* ABOUT THIS TASK: Starting at the line that contains "readData=8'b10101010;", print every remaining line of the entries, unchanged, and output nothing more.

[Design files in plain text]
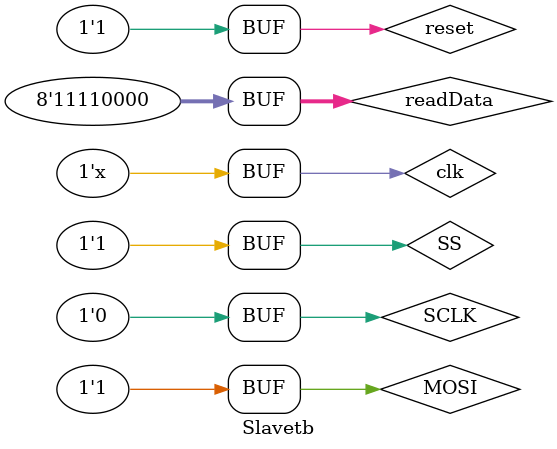
<source format=v>
`timescale 1ns / 1ps


module Slavetb;

reg MOSI,SS,clk,SCLK,reset; 
reg [7:0]readData;
wire MISO;
wire command_OP;
wire [7:0]WAddress;
wire [7:0]WData;

Slave S1(      MOSI,
               SS,
               clk,
               SCLK,
               reset,
               readData,
               MISO,
               command_OP,
               WAddress,
               WData);
               
always #10 clk=~clk;

initial
begin
    clk=0;
    SCLK=0;
    reset =0;
    SS=1;
    readData=0;
    MOSI=1;
    #110;
//    //Starting Simulation
    #10;
    SS=0;
    reset=1;
    
//    // sending command write 0x02 (0000 0010)
    MOSI= 0;
    #20;
    MOSI=1;
    #20;
    MOSI=0;
    #120;
    // Sending Address 0xF0
    MOSI=1;
    #80;
    MOSI=0;
    #80;
    // sending data of 0x12 (0001 0010)
    MOSI=0;
    #20;
    MOSI=1;
    #20;
    MOSI=0;
    #40;
    MOSI=1;
    #20;
    MOSI=0;
    #60;
    //Sending another 8 bits 0x03
    MOSI=1;
    #40;
    MOSI=0;
    #120;
    //Sending another 8 bits 0x01
    MOSI=1;
    #20;
    MOSI=0;
    #140;
    #20;
    SS=1; // ending the transaction
    
    // sending read command 0x03 (0000 0011) from address 0xF0 (1111 0000)
    
    #200;
    SS=0;
    MOSI=1;
    #40;
    MOSI=0;
    #120;
    //Sending Address
    MOSI=0;
    #20;
    MOSI=0;
    #20;
    MOSI=0;
    #20;
    MOSI=0;
    #20;
    MOSI=1;
    #20;
    MOSI=1;
    #20;
    MOSI=1;
    #20;
    MOSI=1;
    #20;

    readData=8'b10101010;
    #160;
    readData=8'hab;
    #160;
    readData=8'b11110000;
    #160;
    SS=1;
    
    
end

always@(*)
begin
    if(SS==0)
        SCLK<=clk;
    else
        SCLK<=0;
end

endmodule

</source>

* RESPONSE BELOW:
    readData=8'b10101010;
    #160;
    readData=8'hab;
    #160;
    readData=8'b11110000;
    #160;
    SS=1;
    
    
end

always@(*)
begin
    if(SS==0)
        SCLK<=clk;
    else
        SCLK<=0;
end

endmodule

</source>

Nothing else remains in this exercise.